**What is needed:**
Copy out every line of text in the material below word for word, leaving out the pictures.

**Supplied material:**
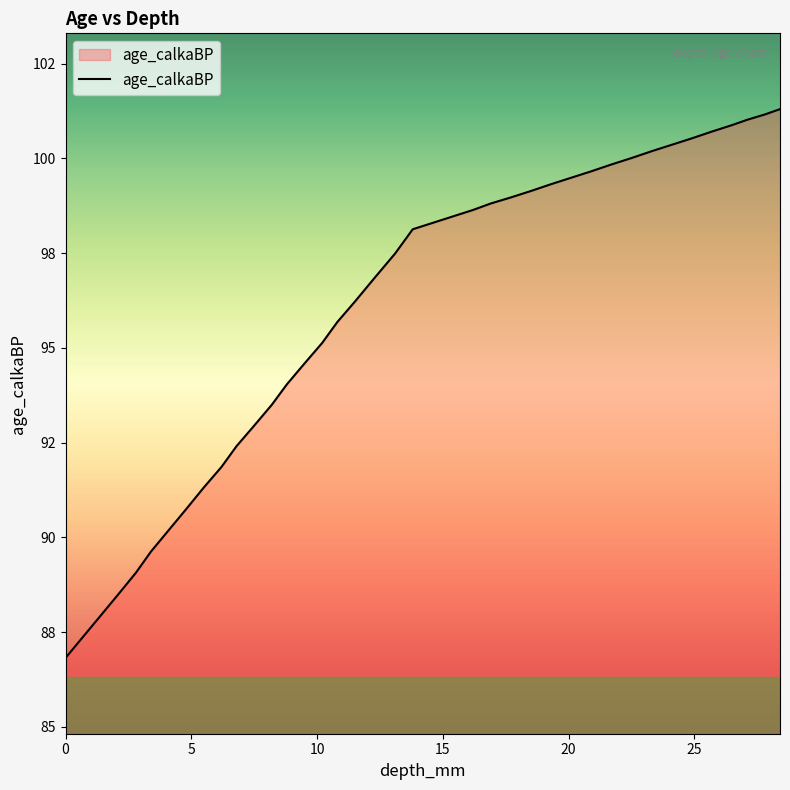

Does the chart have visible grid lines?

No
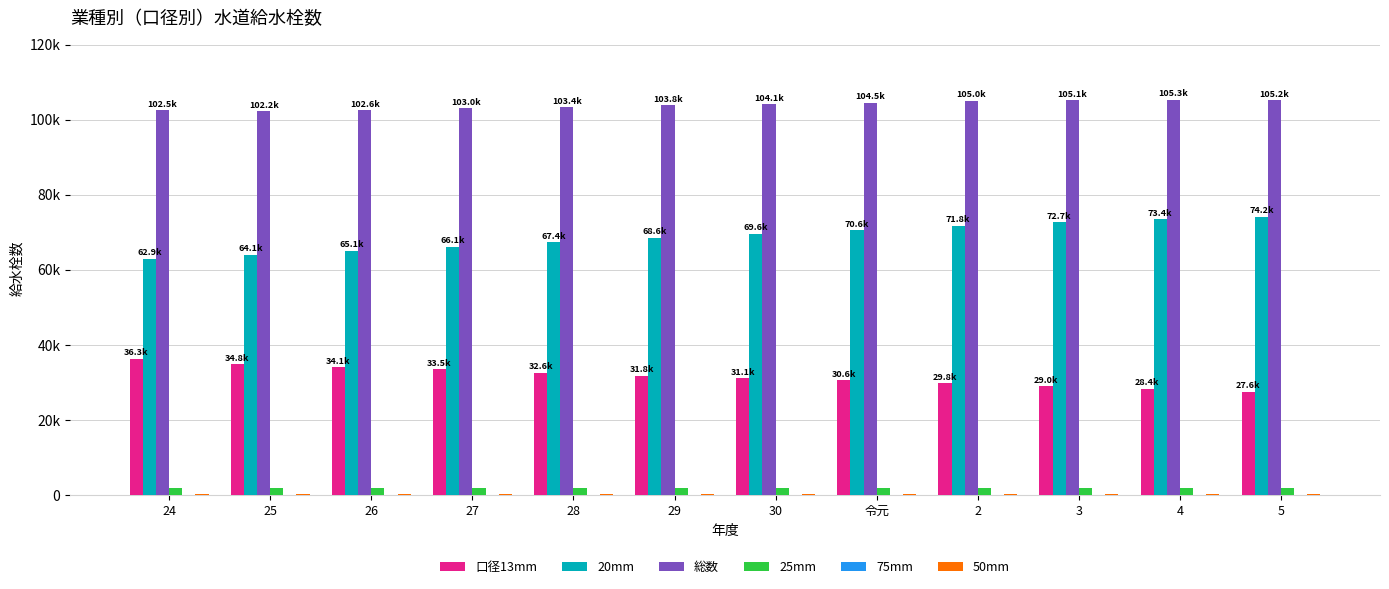

What is the total value across all series at 5?

209287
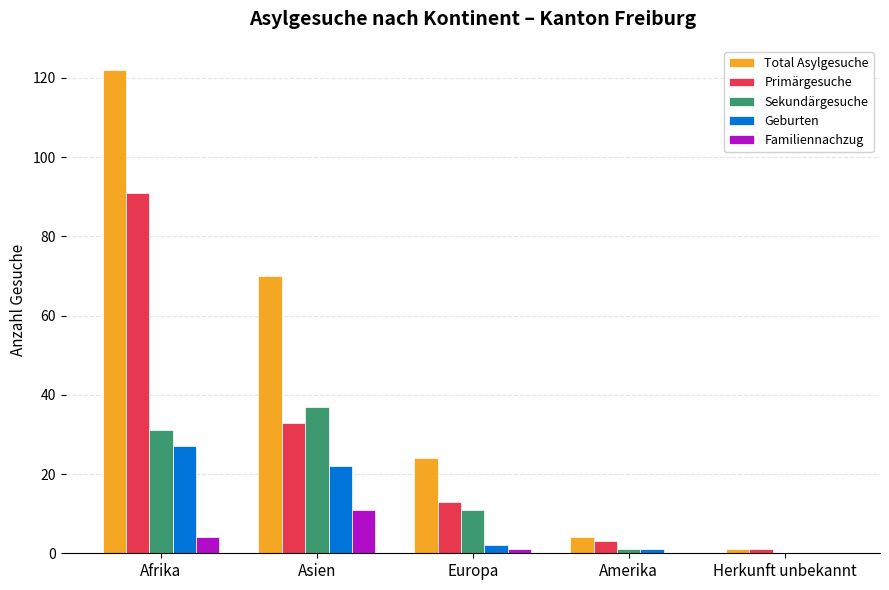

Which category has the highest value in the Primärgesuche series?

Afrika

**Output:**
Does the chart have visible grid lines?

No

What is the total value across all series at 5?

209287

Which category has the highest value in the Primärgesuche series?

Afrika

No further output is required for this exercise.